▶ TASK REQUIREMENTS
a. Can you change "Работно време" to "Работни часове" in the records, from their start up to and including the line with "shop@ciela.com", and give those lines back with the pictures left out?
b. What comes next in the Kubernetes health check and graceful termination page, picking up after its last line?

▶ TEXT SECTION
__________________________________________________

Contents

Kubernetes Container Healthcheck and Graceful Termination

Implementing container health checks and graceful termination in Kubernetes with application-specific configurations enhances production stability, reduces deployment incidents and false alarms.


Parameters

  1. terminationGracePeriodSeconds: Global setting for Pod termination grace period, must greater than lifecycle.preStop. If containers aren’t stopped within this period, the Pod will be forcibly terminated.
  2. lifecycle.preStop: Hook to execute commands before container stops, delaying termination to release connections for pending requests.
  3. startupProbe: Checks the container startup status, providing additional preparation time. kubelet kills and restarts the container if the check fails.
  4. livenessProbe: Checks if the container is alive. kubelet kills and restarts the container if the check fails.
  5. readinessProbe: Checks if the container is ready to accept traffic. kubelet adds the Pod to the Service’s load balancer pool only if this check passes.
k8s_pod_lifecycle

Practice

Kubernetes deployment configurations with health checks and graceful termination:

apiVersion: apps/v1
kind: Deployment
metadata:
  namespace: default
  name: myapp
spec:
  replicas: 1
  selector:
    matchLabels:
      app: myapp
  template:
    metadata:
      labels:
        app: myapp
    spec:
      # default: 30
      terminationGracePeriodSeconds: 120
      imagePullSecrets:
        - name: mysecret
      containers:
        - name: myapp
          image: registry.example.com/myapp:1.0
          imagePullPolicy: IfNotPresent
          ports:
            - containerPort: 8080
          startupProbe:
            tcpSocket:
              port: 8080
            # default: 0
            initialDelaySeconds: 10
            # default: 10
            # fixed interval, does not wait for the previous probe to complete
            periodSeconds: 10
            # default: 3
            failureThreshold: 30
            # default: 1 
            # cannot be changed, must be 1 by design
            successThreshold: 1
            # default: 1
            timeoutSeconds: 2
          livenessProbe:
            tcpSocket:
              port: 8080
            # default: 0
            initialDelaySeconds: 10
            # default: 10
            # fixed interval, does not wait for the previous probe to complete
            periodSeconds: 30
            # default: 3
            failureThreshold: 5
            # default: 1
            # cannot be changed, must be 1 by design
            successThreshold: 1
            # default: 1
            timeoutSeconds: 5
          readinessProbe:
            tcpSocket:
              port: 8080
            # default: 0
            initialDelaySeconds: 5
            # default: 10
            # fixed interval, does not wait for the previous probe to complete
            periodSeconds: 20
            # default: 3
            failureThreshold: 3
            # default: 1
            # set to 2 to avoid mistaking unstable new containers as ready
            successThreshold: 2
            # default: 1
            timeoutSeconds: 2
          lifecycle:
            # delay container stop by 60 seconds
            preStop:
              exec:
                command: ["/bin/sh", "-c", "sleep 60"]
          env:
            - name: TZ
              value: Asia/Shanghai
          resources:
            requests:
              cpu: 500m
              memory: 1Gi
            limits:
              cpu: 500m
              memory: 1Gi

Explanation

Default Kubernetes configurations:

  1. Startup Check:
    None
  2. Liveness:
    Minimum: 0 seconds
    Failure determination: 21 seconds ( failureThreshold(3) - 1 ) * periodSeconds(10) + timeoutSeconds(1)

__________________________________________________

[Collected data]
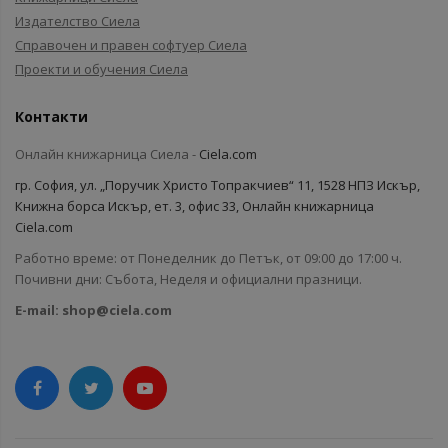
Издателство Сиела
Справочен и правен софтуер Сиела
Проекти и обучения Сиела
Контакти
Онлайн книжарница Сиела -
Ciela.com
гр. София, ул. „Поручик Христо Топракчиев“ 11, 1528 НПЗ Искър,
Книжна борса Искър, ет. 3, офис 33, Онлайн книжарница
Ciela.com
Работно време: от Понеделник до Петък, от 09:00 до 17:00 ч.
Почивни дни: Събота, Неделя и официални празници.
E-mail:
shop@ciela.com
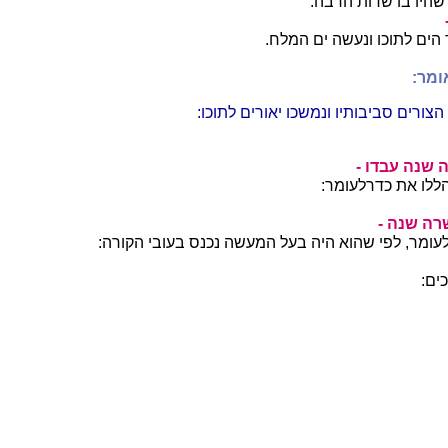
שהיו בו שדות הרבה:
הים לתוכו ונעשה ים המלח.
ומר:
צורים סביבותיו ונמשכו יאורים לתוכו:
 שנה עבדו -
ללו את כדרלעומר:
רה שנה -
עומר, לפי שהוא היה בעל המעשה נכנס בעובי הקורה:
ים:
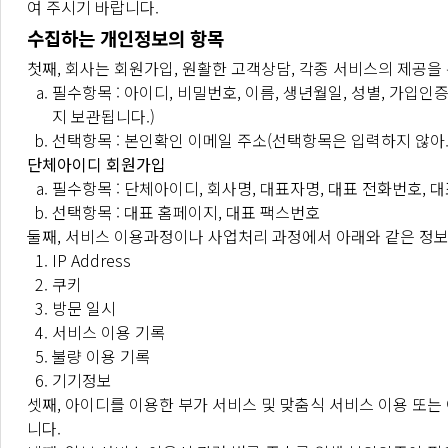
"회사"는 "가입신청자"의 신청에 대하여 "서비스" 이용을 
여 주시기 바랍니다.
수 있습니다.
수집하는 개인정보의 항목
가입신청자가 이 약관에 의하여 이전에 회원자격을 상실한 
첫째, 회사는 회원가입, 원활한 고객상담, 각종 서비스의 제공
실명이 아니거나 타인의 명의를 이용한 경우
필수항목 : 아이디, 비밀번호, 이름, 생년월일, 성별, 가입인
허위의 정보를 기재하거나, "회사"가 제시하는 내용을 
지 보관됩니다.)
14세 미만 아동이 법정대리인(부모 등)의 동의를 얻지 
선택항목 : 본인확인 이메일 주소(선택항목은 입력하지 않아
이용자의 귀책사유로 인하여 승인이 불가능하거나 기타 
단체아이디 회원가입
제1항에 따른 신청에 있어 "회사"는 "회원"의 종류에 따라
필수항목 : 단체아이디, 회사명, 대표자명, 대표 전화번호, 
"회사"는 서비스관련설비의 여유가 없거나, 기술상 또는 업
선택항목 : 대표 홈페이지, 대표 팩스번호
제2항과 제4항에 따라 회원가입신청의 승낙을 하지 아니하거
둘째, 서비스 이용과정이나 사업처리 과정에서 아래와 같은 정보
이용계약의 성립 시기는 "회사"가 가입완료를 신청절차 상에
IP Address
"회사"는 "회원"에 대해 회사정책에 따라 등급별로 구분하여
쿠키
"회사"는 "회원"에 대하여 "영화및비디오물의진흥에관한법률
방문 일시
서비스 이용 기록
불량 이용 기록
기기정보
셋째, 아이디를 이용한 부가 서비스 및 맞춤식 서비스 이용 또는
니다.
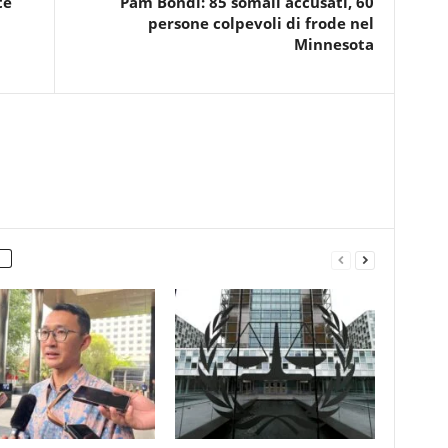
te
Pam Bondi: 85 somali accusati, 60
persone colpevoli di frode nel
Minnesota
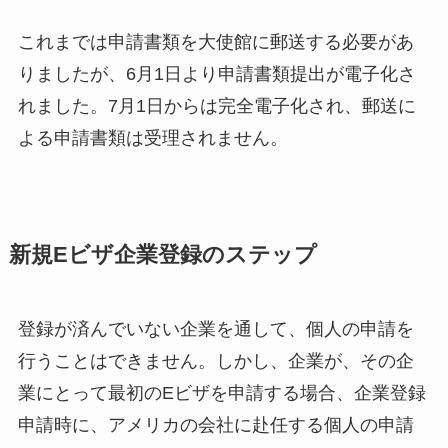
これまでは申請書類を大使館に郵送する必要があ
りましたが、6月1日より申請書類提出が電子化さ
れました。7月1日からは完全電子化され、郵送に
よる申請書類は受理されません。
新規Eビザ企業登録のステップ
登録が済んでいない企業を通して、個人の申請を
行うことはできません。しかし、企業が、その企
業にとって最初のEビザを申請する場合、企業登録
申請時に、アメリカの会社に赴任する個人の申請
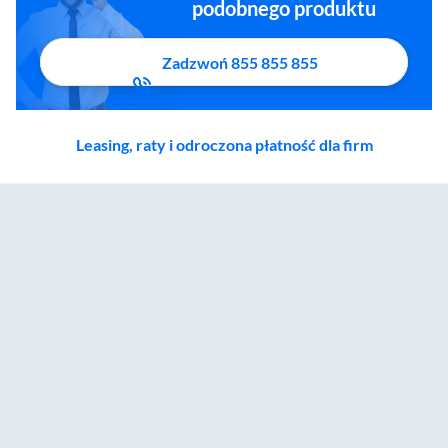
podobnego produktu
Zadzwoń 855 855 855
Leasing, raty i odroczona płatność dla firm
Zostałeś przeniesiony do sekcji akcesoriów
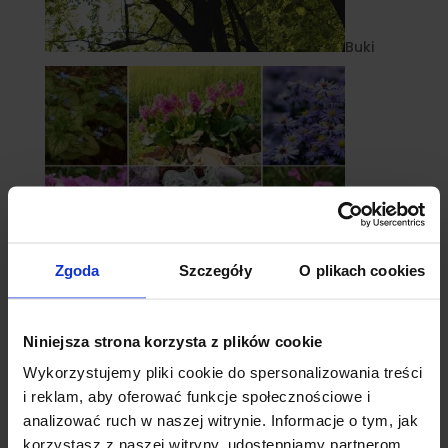
Buki
Zgoda
Szczegóły
O plikach cookies
Niniejsza strona korzysta z plików cookie
Byliny
Wykorzystujemy pliki cookie do spersonalizowania treści
i reklam, aby oferować funkcje społecznościowe i
analizować ruch w naszej witrynie. Informacje o tym, jak
korzystasz z naszej witryny, udostępniamy partnerom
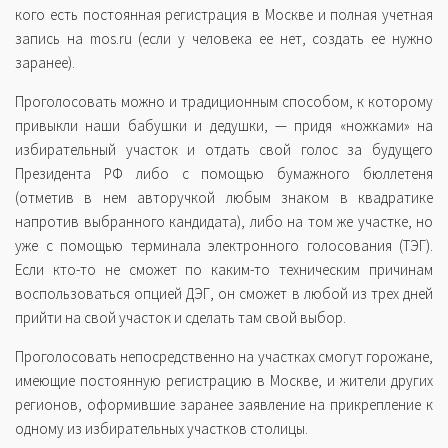
кого есть постоянная регистрация в Москве и полная учетная
запись на mos.ru (если у человека ее нет, создать ее нужно
заранее).
Проголосовать можно и традиционным способом, к которому
привыкли наши бабушки и дедушки, — придя «ножками» на
избирательный участок и отдать свой голос за будущего
Президента РФ либо с помощью бумажного бюллетеня
(отметив в нем авторучкой любым знаком в квадратике
напротив выбранного кандидата), либо на том же участке, но
уже с помощью терминала электронного голосования (ТЭГ).
Если кто-то не сможет по каким-то техническим причинам
воспользоваться опцией ДЭГ, он сможет в любой из трех дней
прийти на свой участок и сделать там свой выбор.
Проголосовать непосредственно на участках смогут горожане,
имеющие постоянную регистрацию в Москве, и жители других
регионов, оформившие заранее заявление на прикрепление к
одному из избирательных участков столицы.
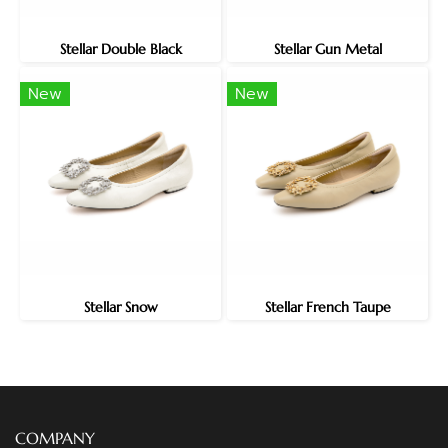
Stellar Double Black
Stellar Gun Metal
New
New
Stellar Snow
Stellar French Taupe
COMPANY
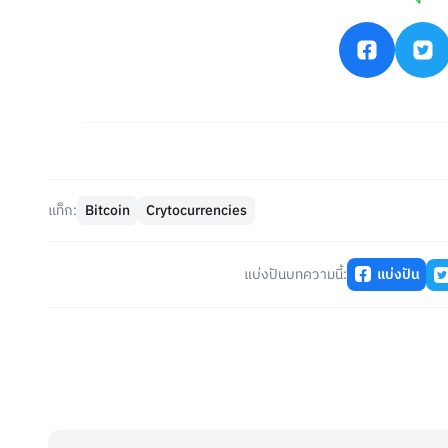
แท็ก:
Bitcoin
Crytocurrencies
แบ่งปันบทความนี้:
แบ่งปัน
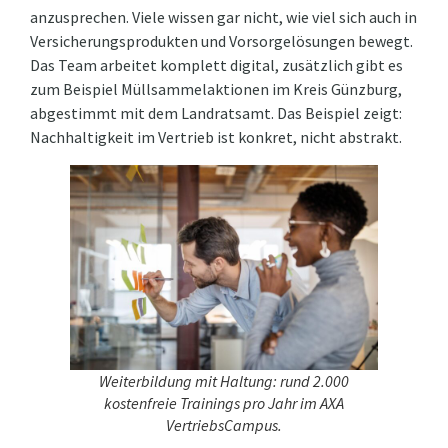
anzusprechen. Viele wissen gar nicht, wie viel sich auch in
Versicherungsprodukten und Vorsorgelösungen bewegt.
Das Team arbeitet komplett digital, zusätzlich gibt es
zum Beispiel Müllsammelaktionen im Kreis Günzburg,
abgestimmt mit dem Landratsamt. Das Beispiel zeigt:
Nachhaltigkeit im Vertrieb ist konkret, nicht abstrakt.
Weiterbildung mit Haltung: rund 2.000
kostenfreie Trainings pro Jahr im AXA
VertriebsCampus.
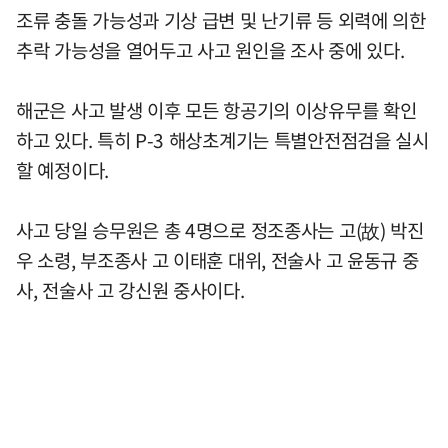
조류 충돌 가능성과 기상 급변 및 난기류 등 외력에 의한
추락 가능성을 열어두고 사고 원인을 조사 중에 있다.
해군은 사고 발생 이후 모든 항공기의 이상유무를 확인
하고 있다. 특히 P-3 해상초계기는 특별안전점검을 실시
할 예정이다.
사고 당일 승무원은 총 4명으로 정조종사는 고(故) 박진
우 소령, 부조종사 고 이태훈 대위, 전술사 고 윤동규 중
사, 전술사 고 강신원 중사이다.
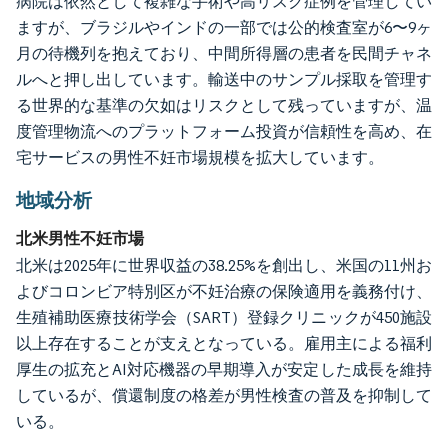
病院は依然として複雑な手術や高リスク症例を管理してい
ますが、ブラジルやインドの一部では公的検査室が6〜9ヶ
月の待機列を抱えており、中間所得層の患者を民間チャネ
ルへと押し出しています。輸送中のサンプル採取を管理す
る世界的な基準の欠如はリスクとして残っていますが、温
度管理物流へのプラットフォーム投資が信頼性を高め、在
宅サービスの男性不妊市場規模を拡大しています。
地域分析
北米男性不妊市場
北米は2025年に世界収益の38.25%を創出し、米国の11州お
よびコロンビア特別区が不妊治療の保険適用を義務付け、
生殖補助医療技術学会（SART）登録クリニックが450施設
以上存在することが支えとなっている。雇用主による福利
厚生の拡充とAI対応機器の早期導入が安定した成長を維持
しているが、償還制度の格差が男性検査の普及を抑制して
いる。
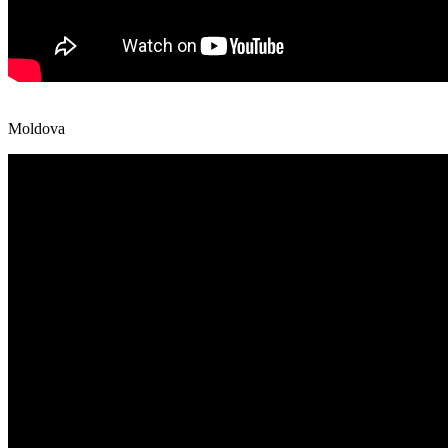
Moldova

__________________________________________________

▶ ANSWERS GIVEN
a.
Издателство Сиела
Справочен и правен софтуер Сиела
Проекти и обучения Сиела
Контакти
Онлайн книжарница Сиела -
Ciela.com
гр. София, ул. „Поручик Христо Топракчиев“ 11, 1528 НПЗ Искър,
Книжна борса Искър, ет. 3, офис 33, Онлайн книжарница
Ciela.com
Работни часове: от Понеделник до Петък, от 09:00 до 17:00 ч.
Почивни дни: Събота, Неделя и официални празници.
E-mail:
shop@ciela.com

b.
  3. Readiness:
    Minimum: 0 seconds
    Failure determination: 21 seconds ( failureThreshold(3) - 1 ) * periodSeconds(10) + timeoutSeconds(1)
    Recovery determination: 10 seconds periodSeconds(10)
  4. Termination:
    Minimum: 0 seconds
    Maximum: 30 seconds terminationGracePeriodSeconds(30)

Practice configurations:

  1. Startup:
    Minimum: 10 seconds initialDelaySeconds(10)
    Failure determination: 302 seconds initialDelaySeconds(10) + ( failureThreshold(30) - 1 ) * periodSeconds(10) + timeoutSeconds(2)
    Note: The working principle determines that startupProbe.successThreshold can only be set to 1
  2. Liveness:
    Minimum: 20 seconds Startup(10) + initialDelaySeconds(10)
    Failure determination (first): 135 seconds initialDelaySeconds(10) + ( failureThreshold(5) - 1 ) * periodSeconds(30) + timeoutSeconds(5)
    Failure determination (running): 125 seconds ( failureThreshold(5) - 1 ) * periodSeconds(30) + timeoutSeconds(5)
    Note: The working principle determines that livenessProbe.successThreshold can only be set to 1
  3. Readiness:
    Minimum: 35 seconds Startup(10) + initialDelaySeconds(5) + ( readinessProbe.successThreshold(2) - 1 ) * periodSeconds(20)
    Failure determination (first): 47 seconds initialDelaySeconds(5) + ( failureThreshold(3) - 1 ) * periodSeconds(20) + timeoutSeconds(2)
    Failure determination (running): 42 seconds ( failureThreshold(3) - 1 ) * periodSeconds(20) + timeoutSeconds(2)
    Recovery determination: 40 seconds successThreshold(2) * periodSeconds(20)
  4. Termination:
    Minimum 60 seconds sleep 60
    Maximum 120 seconds terminationGracePeriodSeconds(120)

Summary

Optimizations compared to default Kubernetes configurations:

  1. Startup: 10 seconds delay, failure threshold 302 seconds, failed checks trigger container restart.
  2. Liveness: 20 seconds delay, failure threshold 125 seconds, failed checks trigger container restart.
  3. Readiness: 35 seconds delay, 2 times health checks to avoid mistaking unstable new containers as ready, failure threshold 42 seconds blocks inbound traffic, 40 seconds recovery threshold allows inbound traffic again.
  4. Termination: Immediately block inbound traffic to old container, allow 60 seconds delay before termination to ensure pending user requests complete gracefully.

Optimization

Further optimization:

  1. Create a /healthz endpoint for accurate health checks.
  2. Upgrade from tcpSocket to httpGet health checks for precise assessments.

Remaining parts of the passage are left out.